■ **Prompt**
Repeat the entries exactly but omit the pictures.

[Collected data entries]
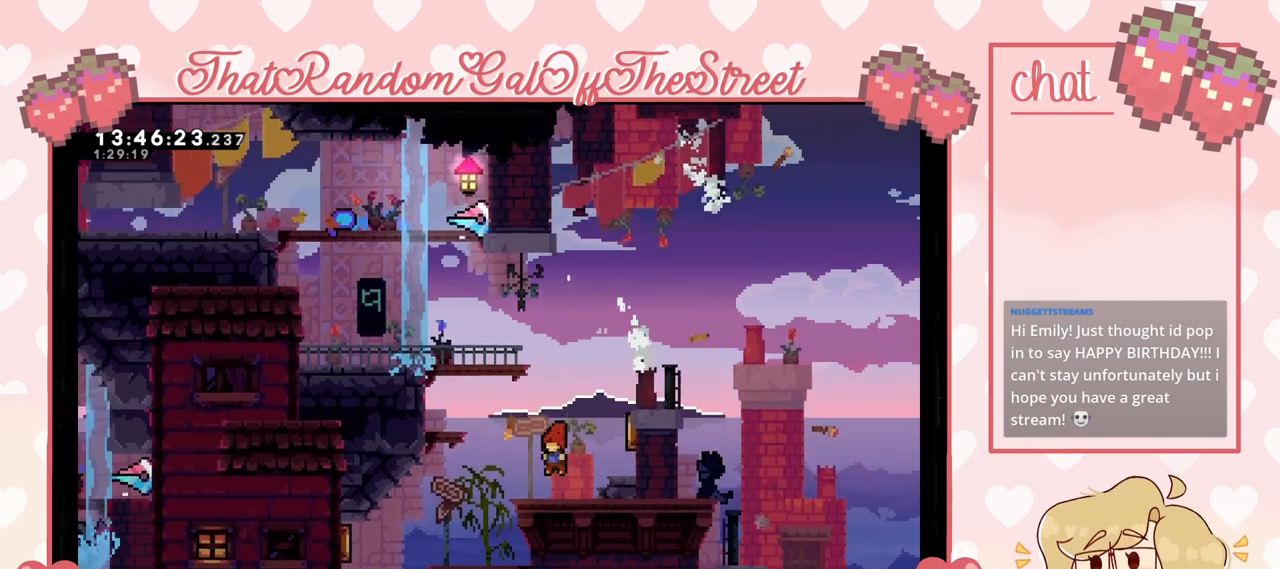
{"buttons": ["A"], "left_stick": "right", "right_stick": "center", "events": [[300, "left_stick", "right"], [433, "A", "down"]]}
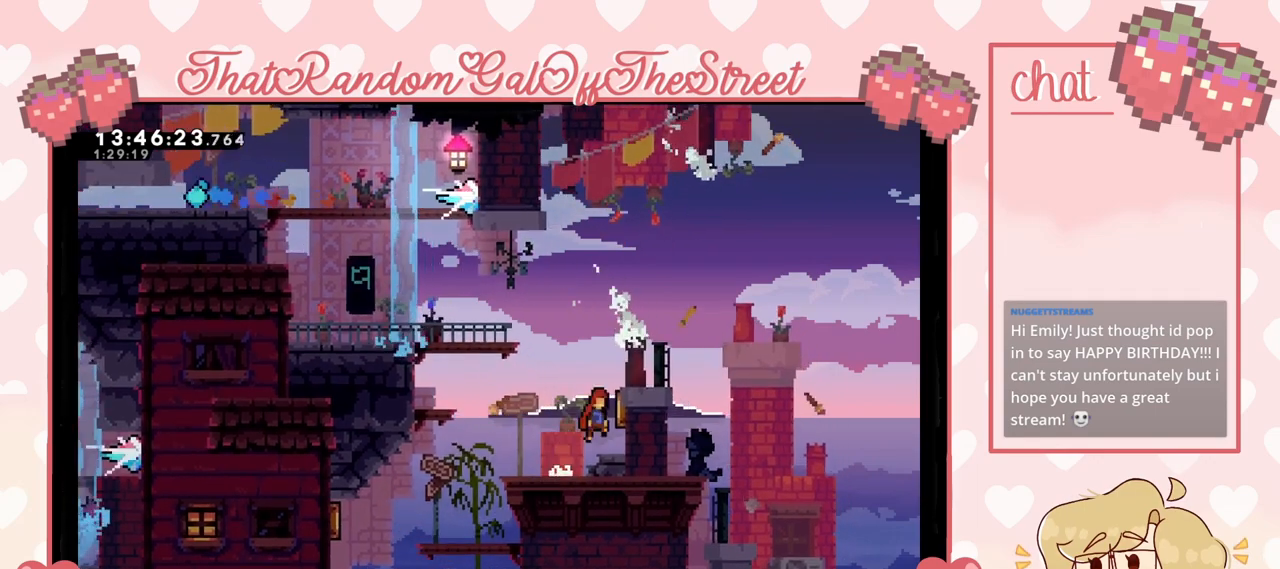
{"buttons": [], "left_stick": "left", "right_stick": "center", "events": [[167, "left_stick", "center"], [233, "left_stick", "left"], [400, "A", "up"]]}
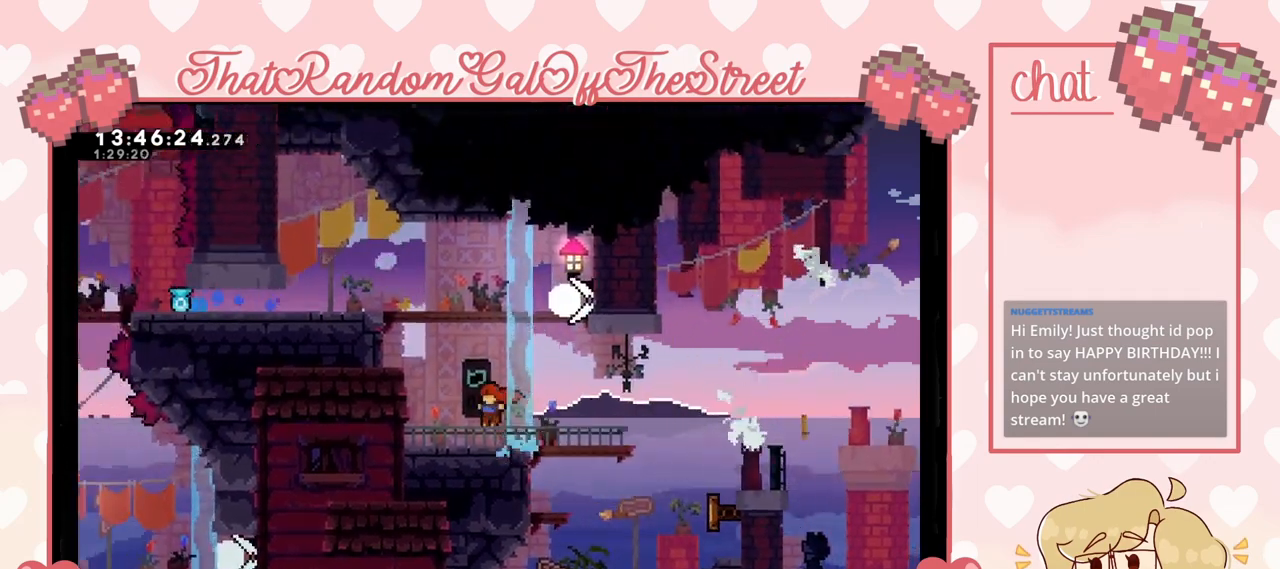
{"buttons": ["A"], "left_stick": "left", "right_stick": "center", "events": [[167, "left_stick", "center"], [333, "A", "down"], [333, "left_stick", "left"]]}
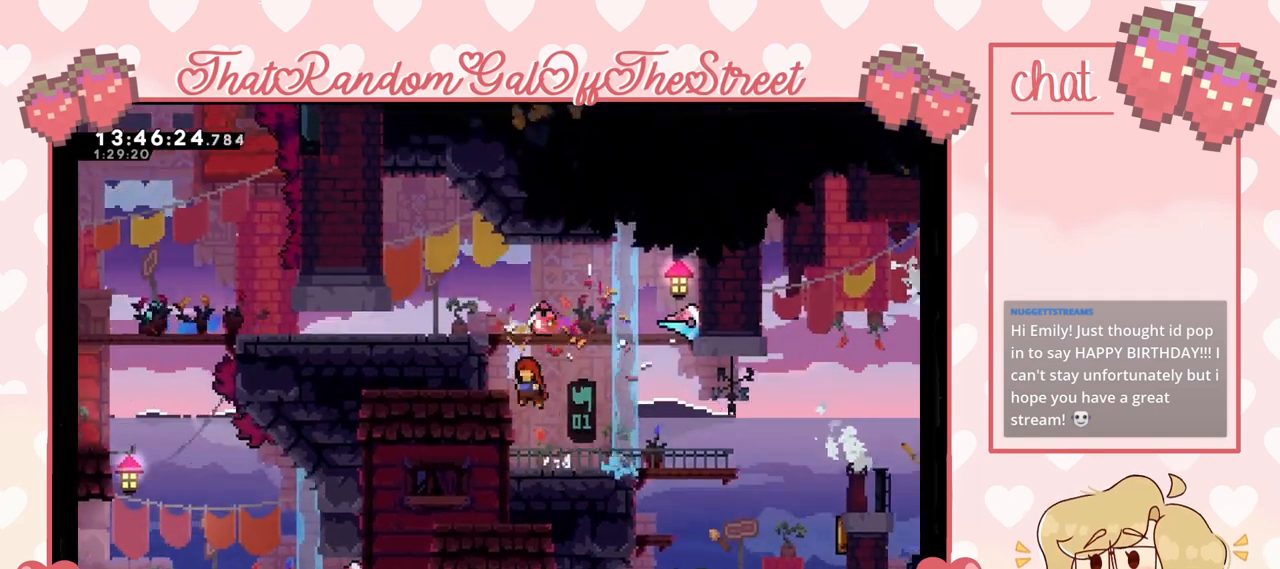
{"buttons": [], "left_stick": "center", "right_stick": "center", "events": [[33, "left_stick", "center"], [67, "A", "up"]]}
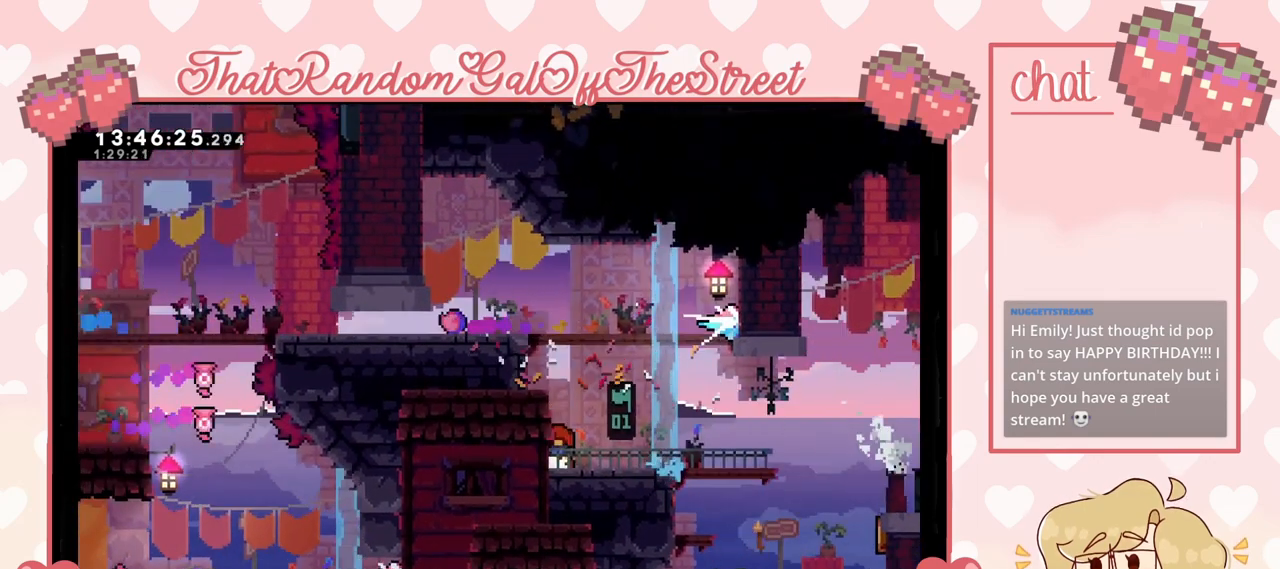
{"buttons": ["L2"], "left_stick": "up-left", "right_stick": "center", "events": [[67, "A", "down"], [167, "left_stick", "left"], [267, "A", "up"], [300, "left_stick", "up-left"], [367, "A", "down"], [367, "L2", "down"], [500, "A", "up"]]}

■ **Answer space**
{"buttons": ["A"], "left_stick": "right", "right_stick": "center", "events": [[300, "left_stick", "right"], [433, "A", "down"]]}
{"buttons": [], "left_stick": "left", "right_stick": "center", "events": [[167, "left_stick", "center"], [233, "left_stick", "left"], [400, "A", "up"]]}
{"buttons": ["A"], "left_stick": "left", "right_stick": "center", "events": [[167, "left_stick", "center"], [333, "A", "down"], [333, "left_stick", "left"]]}
{"buttons": [], "left_stick": "center", "right_stick": "center", "events": [[33, "left_stick", "center"], [67, "A", "up"]]}
{"buttons": ["L2"], "left_stick": "up-left", "right_stick": "center", "events": [[67, "A", "down"], [167, "left_stick", "left"], [267, "A", "up"], [300, "left_stick", "up-left"], [367, "A", "down"], [367, "L2", "down"], [500, "A", "up"]]}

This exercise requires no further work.